◆ **TRECHO FORNECIDO**:
──────

Os detalhes da recusa ofensiva à Andretti na Fórmula 1

O negócio foi ofensivo. Não encontrei outra forma de definir o que a Liberty Media e toda turma do Pacto da Concórdia fizeram com a Andretti Autosport ao recusar sua entrada na Fórmula 1 da forma como ela foi anunciada. Por quê? Por que não estamos falando de uma empresa sediada em Liechtenstein, fundada por um bilionário russo residente na Romênia, que decidiu que a Fórmula 1 é sua nova paixão.

Estamos falando da equipe criada por Michael Andretti, campeão da CART em 1991 e filho de Mario Andretti, campeão da Fórmula 1 de 1978 e tetracampeão da Indy, que, apesar de não ser envolvido oficialmente com a equipe, é, obviamente, o patrono do negócio.

E isso torna a recusa da Liberty e companhia tão obscenamente ofensiva. A Andretti está há mais de dois anos tentando ingressar na Fórmula 1. Primeiro, eles tentaram comprar a Alfa Romeo, mas não deu certo porque a Audi acabou ficando coma Sauber. Então eles partiram para o trabalho mais difícil: criar uma equipe do zero para disputar a categoria a partir de 2025.

A proposta foi entregue por Michael Andretti à FIA em 2022, já com os US$ 200.000.000 da “taxa de inscrição” garantidos. E nestes dois últimos anos, eles obviamente não ficaram apenas de olho na sua operação na Indy, esperando a Liberty Media, FIA e sua turma decidir se aceitam ou não a equipe na F1.

Eles formaram uma equipe de 120 pessoas que trabalharam ao longo de dois anos no projeto de um carro de Fórmula 1 novo, feito do zero. Chegaram a um protótipo em escala pouco maior que 1:2 para testes em túnel de vento e terão um protótipo em tamanho real no meio do ano para os testes de impacto e segurança. Eles também envolveram a GM na história, confirmando a Cadillac como fornecedora de motores para a equipe. E se houve a confirmação visando a temporada de 2025, pode apostar que já tem gente na GM trabalhando no powertrain. Em dois anos.

E aí, dois anos depois, a Liberty publica a decisão na qual rejeita a entrada da equipe na categoria para 2025, mas “deixa as portas abertas” para 2028. O documento é extenso (você pode ler aqui), e explica todo o processo na primeira parte, depois explica os critérios de avaliação e, termina expondo as razões pelas quais a inscrição foi rejeitada para 2025 — esta é a parte que nos interessa e que vamos transcrever a seguir, com alguns comentários:

“Geral

8. Nosso processo estabeleceu que a presença de uma 11ª equipe não traria valor ao Campeonato.

──────

◆ **ENTRADAS FORNECIDAS**:
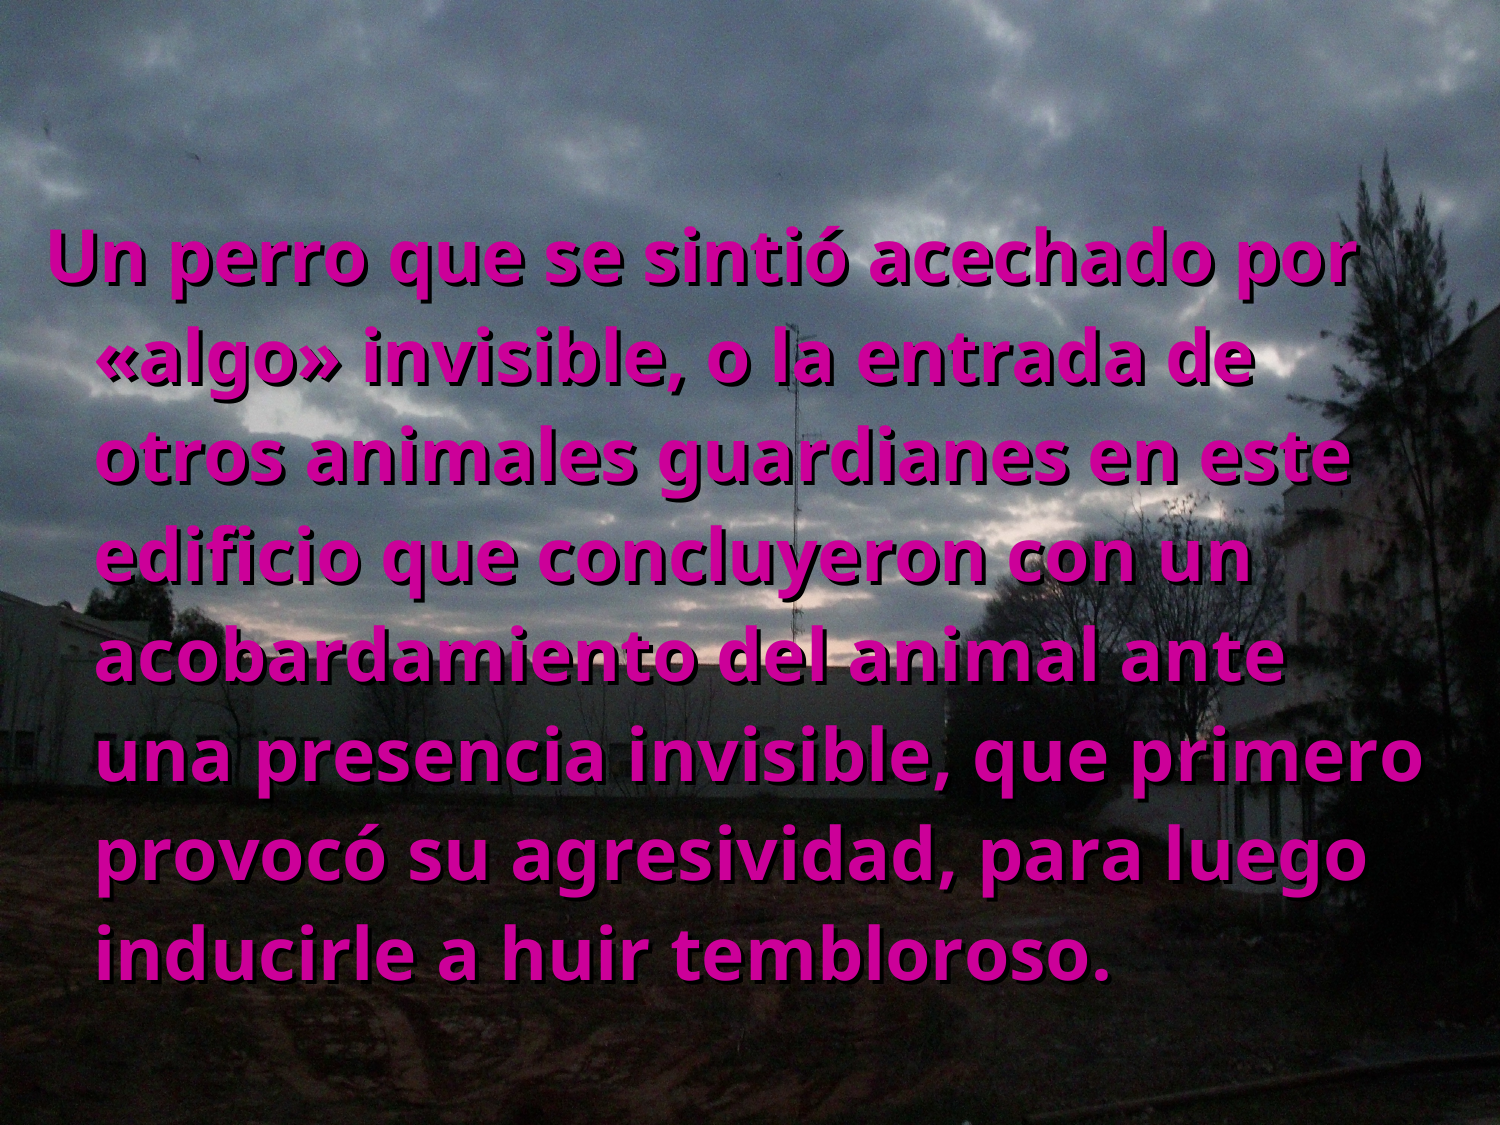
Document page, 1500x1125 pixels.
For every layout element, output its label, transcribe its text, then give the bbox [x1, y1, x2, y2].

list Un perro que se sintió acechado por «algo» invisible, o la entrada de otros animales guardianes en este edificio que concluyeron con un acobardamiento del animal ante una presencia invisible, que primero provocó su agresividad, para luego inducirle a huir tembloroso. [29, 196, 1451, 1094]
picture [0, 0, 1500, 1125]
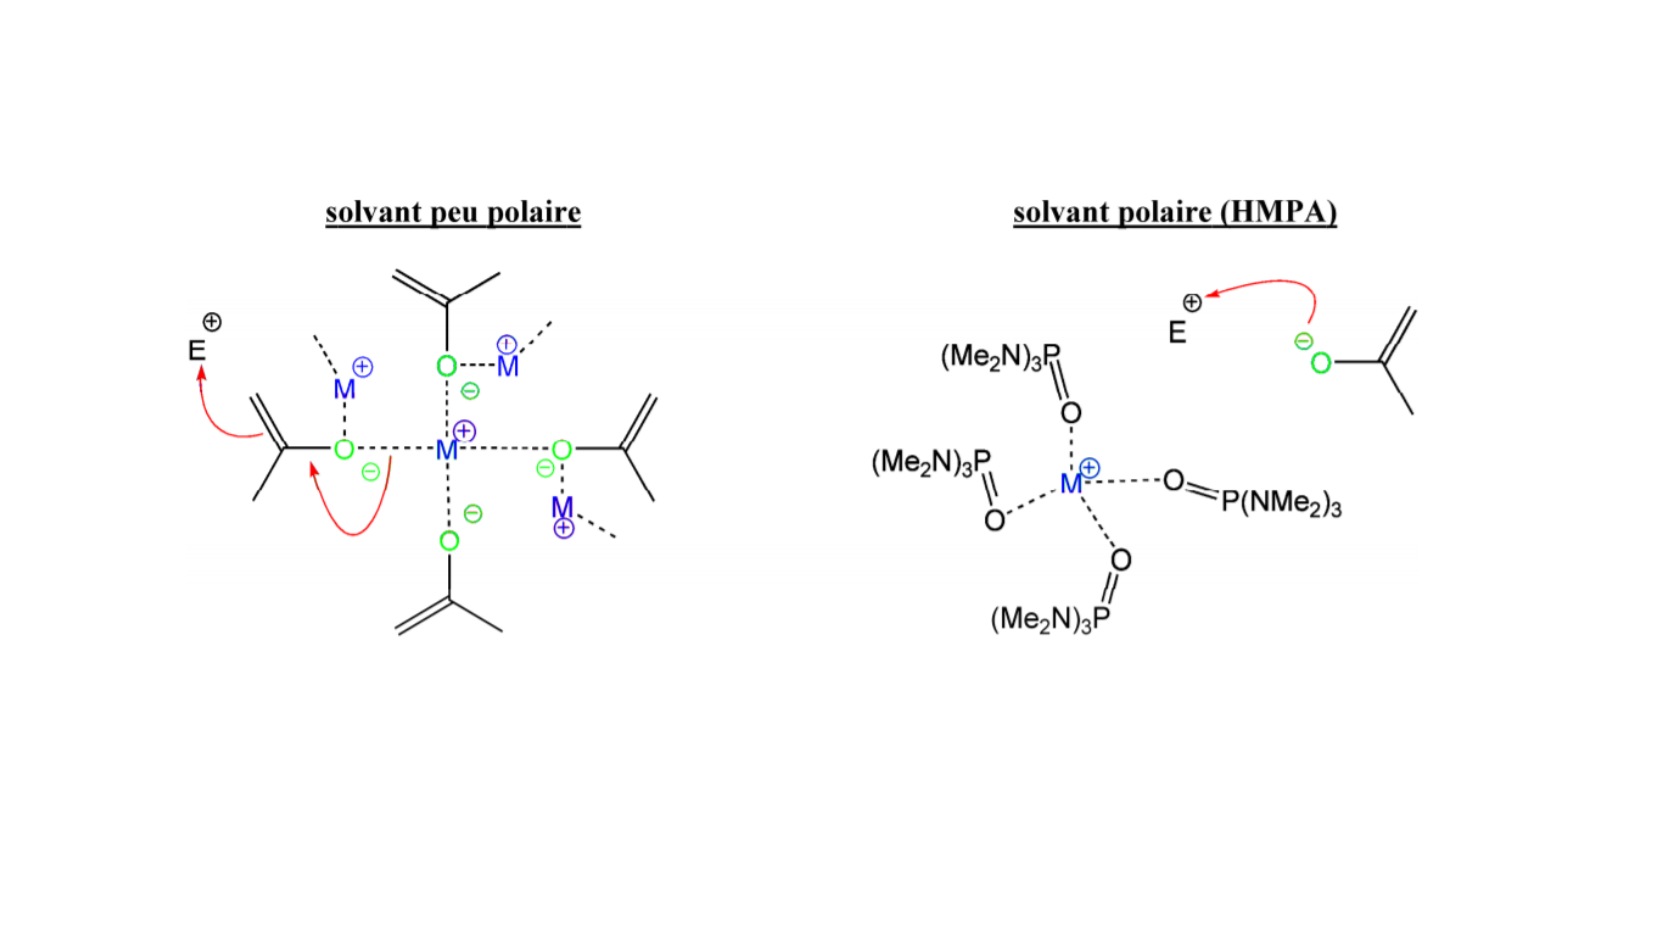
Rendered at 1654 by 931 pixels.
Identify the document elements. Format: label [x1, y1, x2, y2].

──────

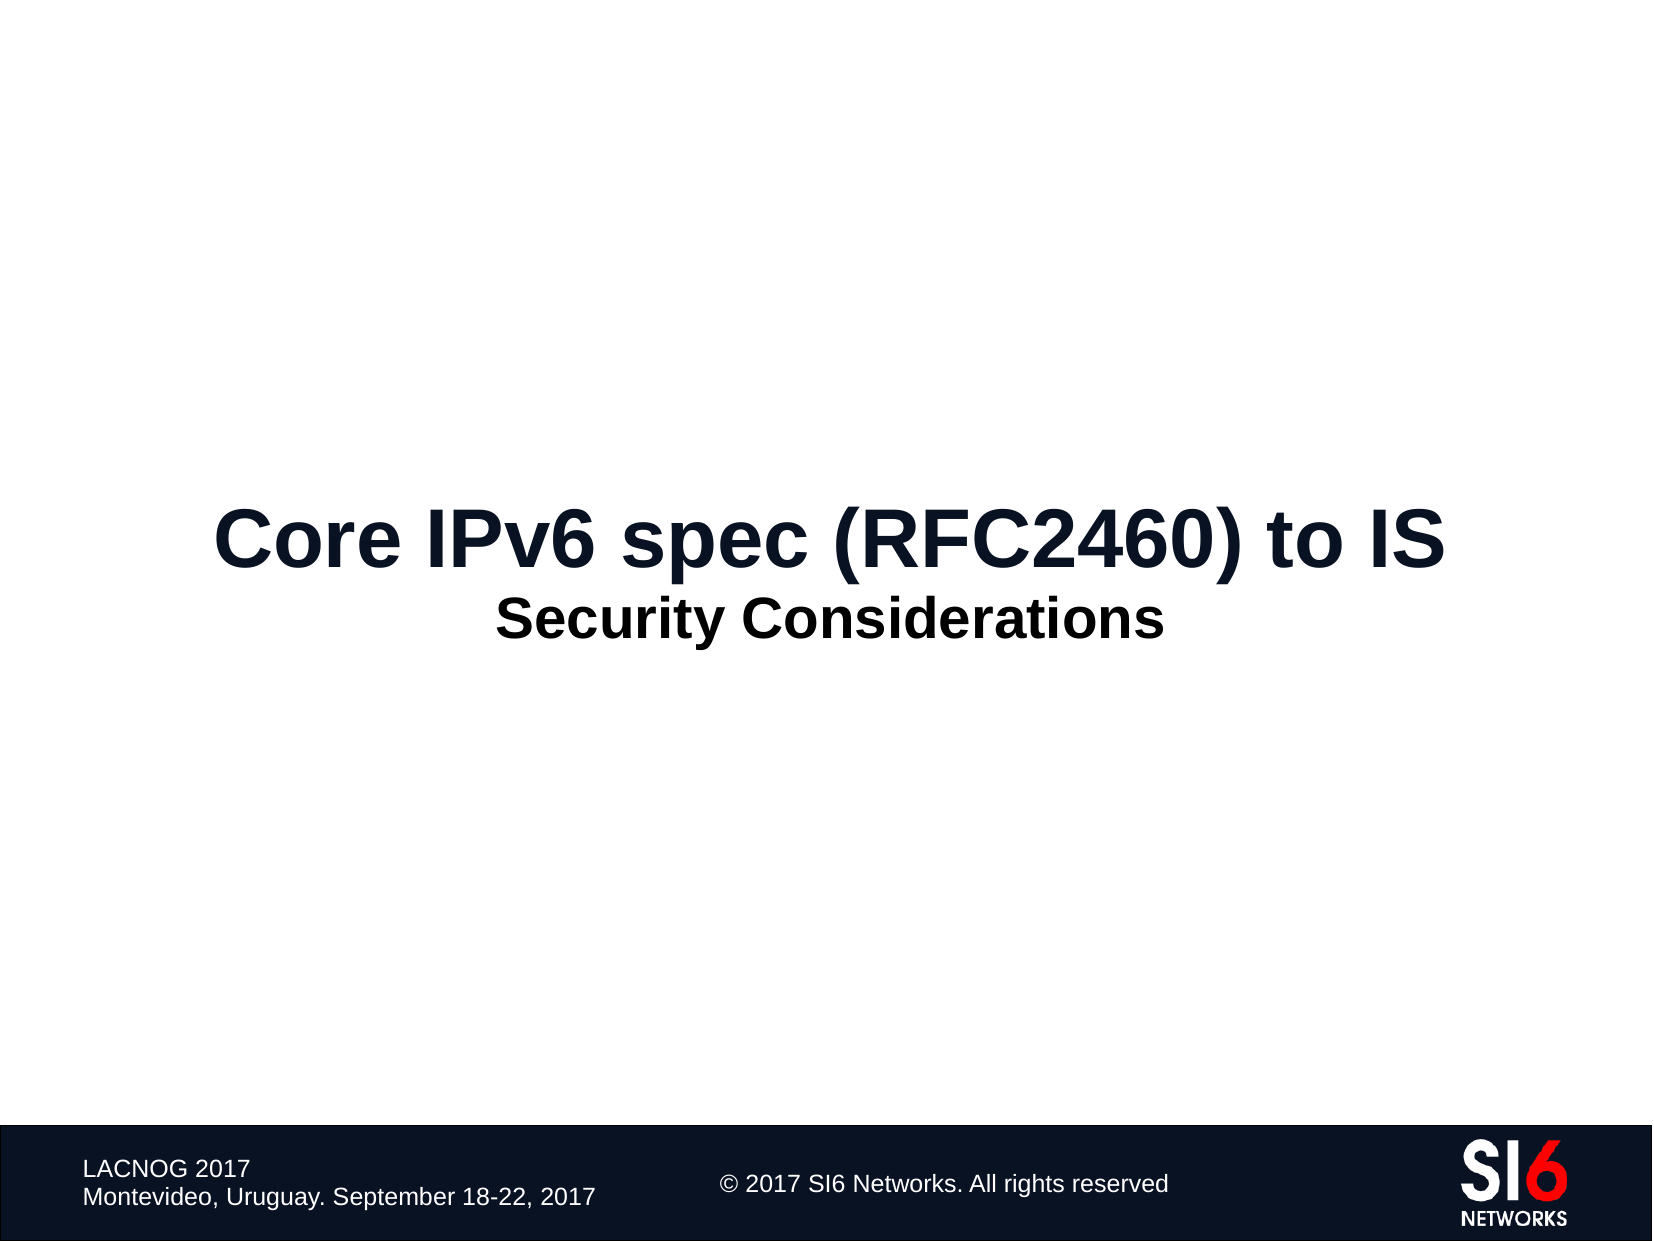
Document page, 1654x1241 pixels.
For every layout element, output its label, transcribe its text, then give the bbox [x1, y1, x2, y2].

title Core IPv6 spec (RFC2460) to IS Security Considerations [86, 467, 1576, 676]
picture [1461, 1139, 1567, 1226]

──────

◆ **TAREFAS**:
[1] Devolva a parte do texto sobre a recusa da Andretti na Fórmula 1 que começa em "A proposta foi" e termina em "equipe na F1.".
[2] No texto sobre a recusa da Andretti na Fórmula 1, quantas pessoas formavam a equipe que trabalhou no projeto do carro?
[3] Escreva o que vem depois no texto sobre a recusa da Andretti na Fórmula 1, a partir do ponto em que ele para.
As entradas são um material à parte.

◆ **RESPOSTAS EM ORDEM**:
[1]
A proposta foi entregue por Michael Andretti à FIA em 2022, já com os US$ 200.000.000 da “taxa de inscrição” garantidos. E nestes dois últimos anos, eles obviamente não ficaram apenas de olho na sua operação na Indy, esperando a Liberty Media, FIA e sua turma decidir se aceitam ou não a equipe na F1.

[2] 120 pessoas.

[3]
9. Qualquer 11ª equipe deve mostrar que sua participação e envolvimento trazem benefícios ao Campeonato. A forma mais significativa pela qual uma nova equipe pode trazer valor é sendo competitiva, em especial competindo por pódios e vitórias. Isso aumentaria o engajamento dos fãs e também aumentaria o valor do campeonato sob o ponto de vista dos acionistas principais e das fontes de receita como veículos de comunicação s e promotores de corridas. 

10. A candidatura contempla uma associação com a General Motors, que inicialmente não inclui o fornecimento de Unidade de Força, com a ambição de uma parceria plena com a GM como fornecedora em seu devido tempo, mas isso não irá acontecer nos primeiros anos. Ter o fornecimento de Unidade de Força da GM anexado à candidatura teria aumentado sua credibilidade, embora um construtor novo, com um fornecedor novo também teriam um desafio significativo a superar. A maioria das tentativas de estabelecer um novo construtor nas últimas décadas não foram bem-sucedidas. 

Nestes três primeiros itens a Liberty pareceu excessivamente cautelosa — tirando a incerteza do que será esta equipe como um fator de engajamento do público. Novamente, não estamos tratando de um fornecedor de Unidade de Força obscuro, nem de uma equipe sem experiência no desenvolvimento de carros.

A Andretti existe há mais de 30 anos e, ainda que use chassis fornecidos pela Reynard e Dallara, ela os desenvolve há 30 anos. O mesmo vale para os motores: a GM é uma das maiores vencedoras da Indy/CART e já tem na Cadillac um histórico expressivo no endurance americano. Será que ela realmente não seria competitiva? Quais critérios e parâmetros foram usados para essa decisão?

Além disso, em mais de 70 anos somente 23 equipes diferentes venceram ao menos um GP de Fórmula 1. A vitória não é e nunca foi para todos. Por que usar a “briga por vitórias e títulos” como um critério de competitividade?

11. 2025 será o último ano do atual regulamento, e 2026 será o primeiro ano do ciclo subsequente, e um carro completamente diferente será necessário. A Requerente propõe, como construtora novata, projetar e construir um carro sob o regulamento de 2025 e, depois, no ano seguinte, projetar e construir um carro completamente diferente sob as regras de 2026.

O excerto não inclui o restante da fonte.